Permettre aux pays aux plus faibles revenus de flécher leurs financements vers des secteurs essentiels comme l’éducation et la santé, et moins vers le remboursement de leur dette : c’était l’objectif de la 4ème Conférence internationale sur le financement du développement (FfD4), qui s’est tenue à Séville (Espagne) entre le 30 juin et le 3 juillet. Imaginée pour repenser en profondeur l’architecture financière mondiale et assurer une meilleure représentation des pays du Sud au sein des institutions financières internationales, elle a donné lieu à des accords traduisant des engagements forts pour mieux financer la santé. Mais qui ne le sont probablement pas assez, selon le Conseil international des infirmières (CII). Dans un communiqué qui évoque les conclusions de cette conférence mais aussi celle du 17ème sommet des BRICS* (du 6 au 7 juillet, à Rio de Janeiro), il souligne que, si ces deux événements « marquent un retour bienvenu à la coopération multilatérale », des engagements plus fermes en faveur de l'investissement dans les effectifs de santé sont nécessaires pour atteindre leurs objectifs ambitieux en matière de santé et de développement.

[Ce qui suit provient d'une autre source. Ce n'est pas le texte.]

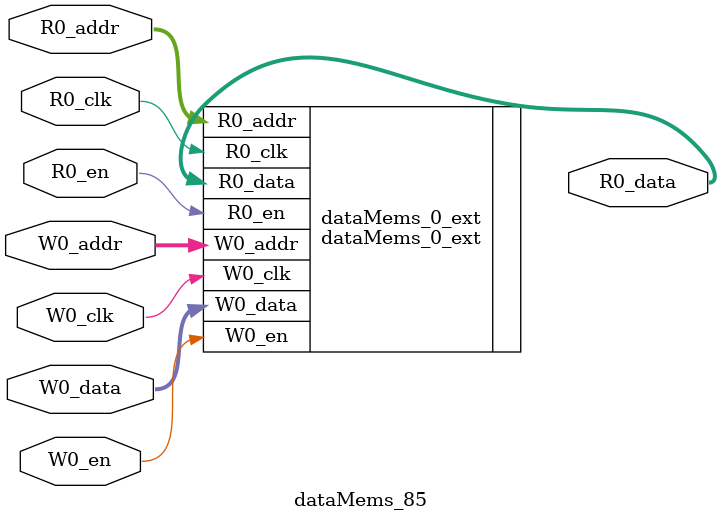
<source format=sv>
`ifndef RANDOMIZE
  `ifdef RANDOMIZE_REG_INIT
    `define RANDOMIZE
  `endif // RANDOMIZE_REG_INIT
`endif // not def RANDOMIZE
`ifndef RANDOMIZE
  `ifdef RANDOMIZE_MEM_INIT
    `define RANDOMIZE
  `endif // RANDOMIZE_MEM_INIT
`endif // not def RANDOMIZE

`ifndef RANDOM
  `define RANDOM $random
`endif // not def RANDOM

// Users can define 'PRINTF_COND' to add an extra gate to prints.
`ifndef PRINTF_COND_
  `ifdef PRINTF_COND
    `define PRINTF_COND_ (`PRINTF_COND)
  `else  // PRINTF_COND
    `define PRINTF_COND_ 1
  `endif // PRINTF_COND
`endif // not def PRINTF_COND_

// Users can define 'ASSERT_VERBOSE_COND' to add an extra gate to assert error printing.
`ifndef ASSERT_VERBOSE_COND_
  `ifdef ASSERT_VERBOSE_COND
    `define ASSERT_VERBOSE_COND_ (`ASSERT_VERBOSE_COND)
  `else  // ASSERT_VERBOSE_COND
    `define ASSERT_VERBOSE_COND_ 1
  `endif // ASSERT_VERBOSE_COND
`endif // not def ASSERT_VERBOSE_COND_

// Users can define 'STOP_COND' to add an extra gate to stop conditions.
`ifndef STOP_COND_
  `ifdef STOP_COND
    `define STOP_COND_ (`STOP_COND)
  `else  // STOP_COND
    `define STOP_COND_ 1
  `endif // STOP_COND
`endif // not def STOP_COND_

// Users can define INIT_RANDOM as general code that gets injected into the
// initializer block for modules with registers.
`ifndef INIT_RANDOM
  `define INIT_RANDOM
`endif // not def INIT_RANDOM

// If using random initialization, you can also define RANDOMIZE_DELAY to
// customize the delay used, otherwise 0.002 is used.
`ifndef RANDOMIZE_DELAY
  `define RANDOMIZE_DELAY 0.002
`endif // not def RANDOMIZE_DELAY

// Define INIT_RANDOM_PROLOG_ for use in our modules below.
`ifndef INIT_RANDOM_PROLOG_
  `ifdef RANDOMIZE
    `ifdef VERILATOR
      `define INIT_RANDOM_PROLOG_ `INIT_RANDOM
    `else  // VERILATOR
      `define INIT_RANDOM_PROLOG_ `INIT_RANDOM #`RANDOMIZE_DELAY begin end
    `endif // VERILATOR
  `else  // RANDOMIZE
    `define INIT_RANDOM_PROLOG_
  `endif // RANDOMIZE
`endif // not def INIT_RANDOM_PROLOG_

// Include register initializers in init blocks unless synthesis is set
`ifndef SYNTHESIS
  `ifndef ENABLE_INITIAL_REG_
    `define ENABLE_INITIAL_REG_
  `endif // not def ENABLE_INITIAL_REG_
`endif // not def SYNTHESIS

// Include rmemory initializers in init blocks unless synthesis is set
`ifndef SYNTHESIS
  `ifndef ENABLE_INITIAL_MEM_
    `define ENABLE_INITIAL_MEM_
  `endif // not def ENABLE_INITIAL_MEM_
`endif // not def SYNTHESIS

module dataMems_85(	// @[generators/ara/src/main/scala/UnsafeAXI4ToTL.scala:365:62]
  input  [4:0]   R0_addr,
  input          R0_en,
  input          R0_clk,
  output [130:0] R0_data,
  input  [4:0]   W0_addr,
  input          W0_en,
  input          W0_clk,
  input  [130:0] W0_data
);

  dataMems_0_ext dataMems_0_ext (	// @[generators/ara/src/main/scala/UnsafeAXI4ToTL.scala:365:62]
    .R0_addr (R0_addr),
    .R0_en   (R0_en),
    .R0_clk  (R0_clk),
    .R0_data (R0_data),
    .W0_addr (W0_addr),
    .W0_en   (W0_en),
    .W0_clk  (W0_clk),
    .W0_data (W0_data)
  );
endmodule


</source>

Il faut dire que le contexte international est tendu, entre conflits, instabilité géopolitique et multiplication des crises économiques, et qu’il n’est pas sans impact sur la santé, notamment celle des populations les plus vulnérables. D’un côté, le retrait de l’aide financière américaine, impulsé par Donald Trump, et qui fragilise des programmes essentiels comme la vaccination dans les pays en développement, contribue « à créer un environnement exceptionnellement difficile pour le financement de la santé. » De l’autre, les pays à faibles et moyens revenus sont confrontés à un déficit de financement de plus en plus important : 4 000 milliards de dollars. De quoi compliquer l’atteinte des Objectifs de développement durable fixés par l’Organisation des Nations unies et ceux de la couverture sanitaire universelle d’ici 2030.
Le personnel de santé, le grand absent de ces engagements
Or, si FfD4 et sommet des BRICS ont donné lieu à des engagements en faveur d'un financement équitable et durable, notamment par le biais de mécanismes d'allègement de la dette pour les pays vulnérables à faible revenu, demeure un grand oublié : l’état du personnel soignant, pourtant essentiel dans la traduction des politiques de santé sur le terrain. Une omission d’autant plus criante que, quelques semaines plus tôt, l’Organisation mondiale de la santé alertait dans son rapport « State of the world’s nursing » sur les fortes inégalités de répartition des professionnels de santé, en particulier des infirmiers, dans le monde, qui se font au détriment des pays aux revenus les plus faibles. « Nous sommes actuellement confrontés à une pénurie majeure d'infirmières, qui constitue ni plus ni moins une urgence sanitaire mondiale », réagit ainsi Dr José Luis Cobos Serrano, le nouveau président du CII, cité dans le communiqué. les maux sont connus ; mais les solutions, elles, ne sont pas appliquées. Malgré « la crise urgente », dans les faits, aucun changement n’est perceptible. « Sans un financement et des investissements ciblés sur le personnel de santé, nous ne serons pas en mesure de respecter nos engagements collectifs en matière de santé et de développement. Nous ne pouvons tout simplement pas garantir la santé pour tous sans infirmières pour tous », insiste-t-il.
Et il y a un autre point qui inquiète le CII : la proposition de l’OMS d’une nouvelle structure organisationnelle prévoyant de regrouper le personnel de santé, les soins infirmiers et l'Académie de l'OMS au sein d'un seul département. Ce qui fait craindre au CII une marginalisation de « l'importance du personnel de santé et de soins », dilué de fait dans un département plus large de l'Organisation, et donc un recul des progrès réalisés dans le champ de l’investissement dans les personnels de santé. « Nous ne pouvons pas laisser notre personnel de santé vital devenir un simple métatarse à la périphérie des stratégies et des organisations mondiales de santé », a ainsi martelé Howard Catton, le directeur du CII dans le même communiqué.
Pour autant, l’organisation espère que l’accent mis sur le multilatéralisme lors des deux réunions « accélérera la solidarité mondiale en matière de financement de la santé », tout en reconnaissant qu’il faudra « veiller à ce que le personnel de santé soit correctement pris en compte. »
*Créé en 2009 en réponse au G7, le groupe des BRICS se compose des 11 plus grandes économies émergentes. Limité à l'origine au Brésil, à la Russie, l'Inde et la Chine, il a depuis intégré l'Afrique du Sud, l'Arabie Saoudite, l'Égypte, les Émirats arabes unis, l'Éthiopie, l'Indonésie et l'Iran.